This is a simple post, and undoubtedly many people know this already, but I thought I would share it for people who are having trouble finding such things.
Let us say I have data that looks conceptually like this:

And further, assume I have done all the grunt work in with the wonderful readxl
package, and dplyr
to get it into a sensible format. If anyone wants to know how to do that, let me know. So our data looks like this in R:
## # A tibble: 160 x 5
## count replicate side position size
## <dbl> <fct> <fct> <fct> <fct>
## 1 3 1 left arm small
## 2 1 2 left arm small
## 3 0 3 left arm small
## 4 3 4 left arm small
## 5 1 5 left arm small
## 6 1 6 left arm small
## 7 1 7 left arm small
## 8 1 8 left arm small
## 9 2 9 left arm small
## 10 0 10 left arm small
## # … with 150 more rows
In this example I will collapse over levels the variable side
. The key functions here are group_by
and summarise
(or summarize
if you hail from a certain country). group_by
—as the name suggests—arranges the data into groups. It is important to note that a) this does not change how the data is displayed when you print it or View
it, and b) it returns a grouped data frame
. The latter is important, as sometimes it can cause problems. Because of that, I recommend you use the ungroup
function as well.
The principle is straightforward—use group_by
on the variables you wish to keep, and omit the variable(s) you wish to collapse over. In this example, as I said, I will summarise over side
. That means I use group_by
on replicate
, position
, and size
.
reducedData = myFormattedData %>% group_by(replicate, position, size) %>% summarise(count = sum(count)) %>% ungroup()

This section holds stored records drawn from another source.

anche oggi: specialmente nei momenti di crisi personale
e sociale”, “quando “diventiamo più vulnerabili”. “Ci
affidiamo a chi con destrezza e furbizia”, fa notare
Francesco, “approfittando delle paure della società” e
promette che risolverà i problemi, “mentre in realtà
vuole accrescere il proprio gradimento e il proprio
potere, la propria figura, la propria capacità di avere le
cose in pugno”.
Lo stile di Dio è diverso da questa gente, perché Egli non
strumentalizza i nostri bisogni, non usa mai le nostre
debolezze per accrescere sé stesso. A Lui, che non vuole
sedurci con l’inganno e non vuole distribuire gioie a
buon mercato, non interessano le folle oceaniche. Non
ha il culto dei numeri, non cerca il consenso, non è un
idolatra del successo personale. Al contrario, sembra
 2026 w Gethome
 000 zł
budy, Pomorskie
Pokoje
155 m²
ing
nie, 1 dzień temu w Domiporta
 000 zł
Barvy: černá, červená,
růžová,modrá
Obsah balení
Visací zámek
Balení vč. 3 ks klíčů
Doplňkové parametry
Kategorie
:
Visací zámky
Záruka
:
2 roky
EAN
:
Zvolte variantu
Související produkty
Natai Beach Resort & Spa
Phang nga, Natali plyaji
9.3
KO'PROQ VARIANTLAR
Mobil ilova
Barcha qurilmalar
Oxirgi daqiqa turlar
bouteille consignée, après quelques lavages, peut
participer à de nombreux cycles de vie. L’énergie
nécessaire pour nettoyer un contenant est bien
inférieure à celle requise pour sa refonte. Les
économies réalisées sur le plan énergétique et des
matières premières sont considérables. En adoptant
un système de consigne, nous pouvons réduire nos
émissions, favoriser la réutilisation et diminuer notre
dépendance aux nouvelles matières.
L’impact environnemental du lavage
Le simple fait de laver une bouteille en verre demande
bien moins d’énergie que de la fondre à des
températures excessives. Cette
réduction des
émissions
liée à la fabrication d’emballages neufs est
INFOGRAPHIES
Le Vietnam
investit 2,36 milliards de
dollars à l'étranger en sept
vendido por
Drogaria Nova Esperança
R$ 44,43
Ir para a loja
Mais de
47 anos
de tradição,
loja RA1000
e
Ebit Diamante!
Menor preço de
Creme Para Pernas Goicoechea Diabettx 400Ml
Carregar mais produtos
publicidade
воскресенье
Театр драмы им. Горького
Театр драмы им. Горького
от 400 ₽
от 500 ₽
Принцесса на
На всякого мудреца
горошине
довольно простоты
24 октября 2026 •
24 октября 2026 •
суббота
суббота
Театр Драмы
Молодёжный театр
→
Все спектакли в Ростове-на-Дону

This code groups the data into well groups which have the same values of replicate
, position
, and size
. That means that the each group will have, in this case, a pair of observations, one with side
equal to left
and one with side
equal to right
. We then summarise each of these pairs of observations by adding their count
values. Note that my code might be a little confusing in that I have used the same variable name, count
, for the sum of the counts. The net effect is what we want:
## # A tibble: 80 x 4
## replicate position size count
## <fct> <fct> <fct> <dbl>
## 1 1 arm small 5
## 2 1 arm big 3
## 3 1 hand small 3
## 4 1 hand big 3
## 5 2 arm small 3
## 6 2 arm big 4
## 7 2 hand small 2
## 8 2 hand big 3
## 9 3 arm small 2
## 10 3 arm big 3
## # … with 70 more rows
A quick check shows that the original data had a value of 3 for the first replicate that was small
and on the arm
on the left
, and a value of 2 on the right
, giving a sum of 5.